# TASK STATEMENT
Render the part of the listing that opens with the line containing "A box of unknown" and closes with the line containing "The homes of music legends offer a" as a Markdown table with the columns Row and Text. Number each line in Row, put the line itself in Text, and skip blank lines.

# THE DATA
○ ○ ○ ○
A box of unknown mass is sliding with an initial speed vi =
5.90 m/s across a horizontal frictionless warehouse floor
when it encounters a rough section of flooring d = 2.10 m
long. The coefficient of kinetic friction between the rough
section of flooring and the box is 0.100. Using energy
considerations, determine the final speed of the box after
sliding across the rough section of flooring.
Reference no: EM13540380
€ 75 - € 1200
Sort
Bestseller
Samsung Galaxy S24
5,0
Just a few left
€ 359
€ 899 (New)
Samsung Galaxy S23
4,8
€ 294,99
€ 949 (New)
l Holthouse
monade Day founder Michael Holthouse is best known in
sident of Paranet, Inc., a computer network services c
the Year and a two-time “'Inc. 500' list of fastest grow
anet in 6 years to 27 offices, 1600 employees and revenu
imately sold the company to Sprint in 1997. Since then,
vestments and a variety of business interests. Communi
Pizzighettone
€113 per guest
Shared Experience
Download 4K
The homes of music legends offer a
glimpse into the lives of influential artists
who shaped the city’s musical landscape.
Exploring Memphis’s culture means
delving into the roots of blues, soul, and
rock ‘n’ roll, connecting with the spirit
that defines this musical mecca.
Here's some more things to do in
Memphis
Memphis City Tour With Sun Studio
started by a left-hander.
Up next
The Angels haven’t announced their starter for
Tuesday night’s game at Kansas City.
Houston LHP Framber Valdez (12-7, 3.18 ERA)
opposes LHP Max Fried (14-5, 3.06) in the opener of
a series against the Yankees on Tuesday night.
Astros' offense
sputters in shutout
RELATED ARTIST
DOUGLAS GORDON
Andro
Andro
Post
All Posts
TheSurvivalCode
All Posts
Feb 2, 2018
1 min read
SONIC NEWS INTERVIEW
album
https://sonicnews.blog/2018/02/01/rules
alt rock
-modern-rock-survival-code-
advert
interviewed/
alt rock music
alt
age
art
○ ○ ○ ○
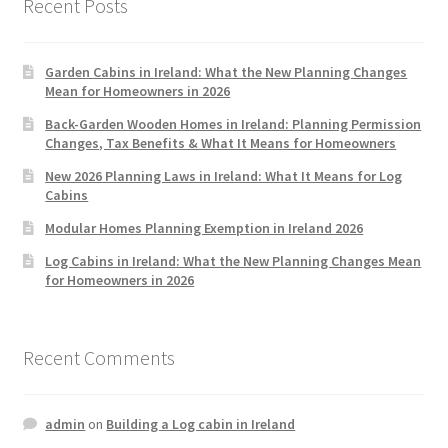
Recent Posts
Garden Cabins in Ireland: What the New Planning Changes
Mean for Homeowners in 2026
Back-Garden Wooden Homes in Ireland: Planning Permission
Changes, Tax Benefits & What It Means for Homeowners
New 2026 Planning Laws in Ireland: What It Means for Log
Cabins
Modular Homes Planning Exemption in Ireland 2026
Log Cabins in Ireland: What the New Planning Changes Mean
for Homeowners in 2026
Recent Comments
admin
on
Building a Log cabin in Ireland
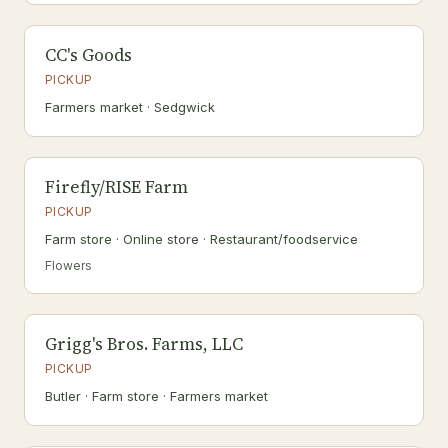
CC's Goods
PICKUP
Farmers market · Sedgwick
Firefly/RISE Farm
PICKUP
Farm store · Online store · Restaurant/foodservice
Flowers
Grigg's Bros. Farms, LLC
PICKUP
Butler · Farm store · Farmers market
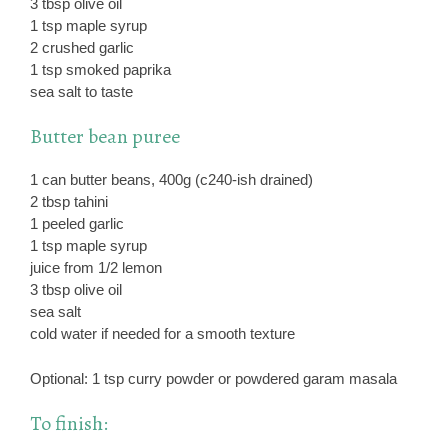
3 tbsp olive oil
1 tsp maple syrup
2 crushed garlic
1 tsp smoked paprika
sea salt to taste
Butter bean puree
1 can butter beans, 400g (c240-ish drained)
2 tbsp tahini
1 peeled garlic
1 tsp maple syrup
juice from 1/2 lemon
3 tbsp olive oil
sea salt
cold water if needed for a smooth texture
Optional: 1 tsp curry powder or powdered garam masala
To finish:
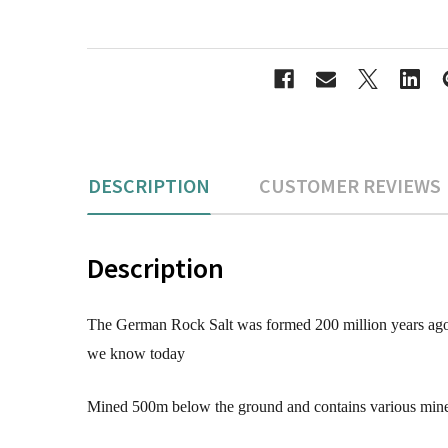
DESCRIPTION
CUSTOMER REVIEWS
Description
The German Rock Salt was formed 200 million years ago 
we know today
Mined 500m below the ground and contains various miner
○ ○ ○ ○
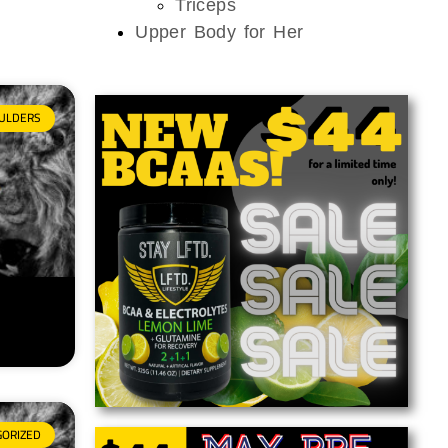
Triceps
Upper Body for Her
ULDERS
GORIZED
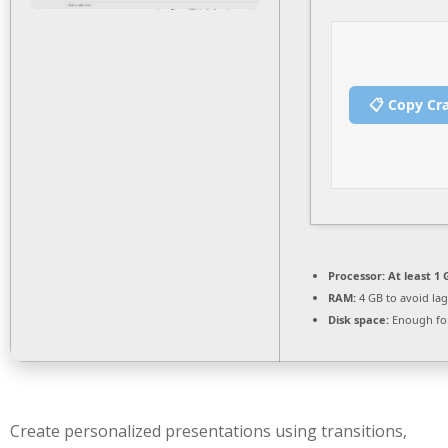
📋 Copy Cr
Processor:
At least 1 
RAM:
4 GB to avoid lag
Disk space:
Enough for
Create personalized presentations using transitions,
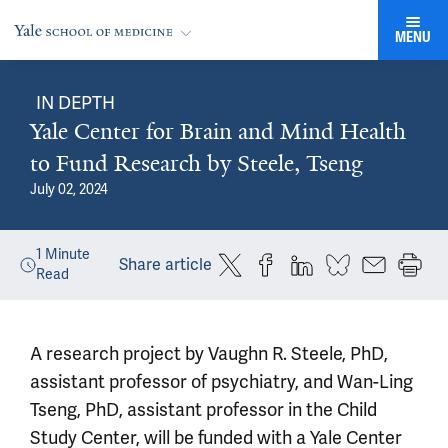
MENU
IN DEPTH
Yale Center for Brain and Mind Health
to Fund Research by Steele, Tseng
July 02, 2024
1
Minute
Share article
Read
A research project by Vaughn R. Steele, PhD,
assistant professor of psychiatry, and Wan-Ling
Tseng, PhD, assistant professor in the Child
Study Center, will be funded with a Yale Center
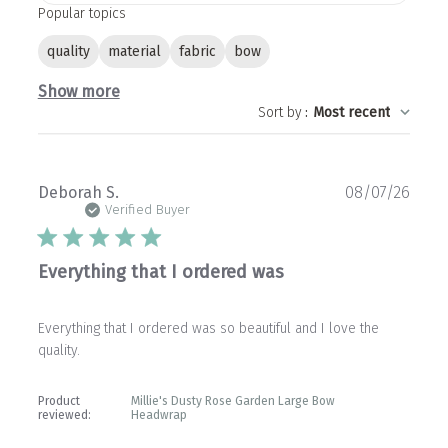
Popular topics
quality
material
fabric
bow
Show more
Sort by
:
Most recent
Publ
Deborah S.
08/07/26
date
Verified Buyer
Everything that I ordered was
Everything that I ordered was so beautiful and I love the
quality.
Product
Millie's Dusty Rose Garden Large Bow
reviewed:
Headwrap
○ ○ ○ ○
# SOLUTION TO THIS EXERCISE
| Row | Text |
|---|---|
| 1 | A box of unknown mass is sliding with an initial speed vi = |
| 2 | 5.90 m/s across a horizontal frictionless warehouse floor |
| 3 | when it encounters a rough section of flooring d = 2.10 m |
| 4 | long. The coefficient of kinetic friction between the rough |
| 5 | section of flooring and the box is 0.100. Using energy |
| 6 | considerations, determine the final speed of the box after |
| 7 | sliding across the rough section of flooring. |
| 8 | Reference no: EM13540380 |
| 9 | € 75 - € 1200 |
| 10 | Sort |
| 11 | Bestseller |
| 12 | Samsung Galaxy S24 |
| 13 | 5,0 |
| 14 | Just a few left |
| 15 | € 359 |
| 16 | € 899 (New) |
| 17 | Samsung Galaxy S23 |
| 18 | 4,8 |
| 19 | € 294,99 |
| 20 | € 949 (New) |
| 21 | l Holthouse |
| 22 | monade Day founder Michael Holthouse is best known in |
| 23 | sident of Paranet, Inc., a computer network services c |
| 24 | the Year and a two-time “'Inc. 500' list of fastest grow |
| 25 | anet in 6 years to 27 offices, 1600 employees and revenu |
| 26 | imately sold the company to Sprint in 1997. Since then, |
| 27 | vestments and a variety of business interests. Communi |
| 28 | Pizzighettone |
| 29 | €113 per guest |
| 30 | Shared Experience |
| 31 | Download 4K |
| 32 | The homes of music legends offer a |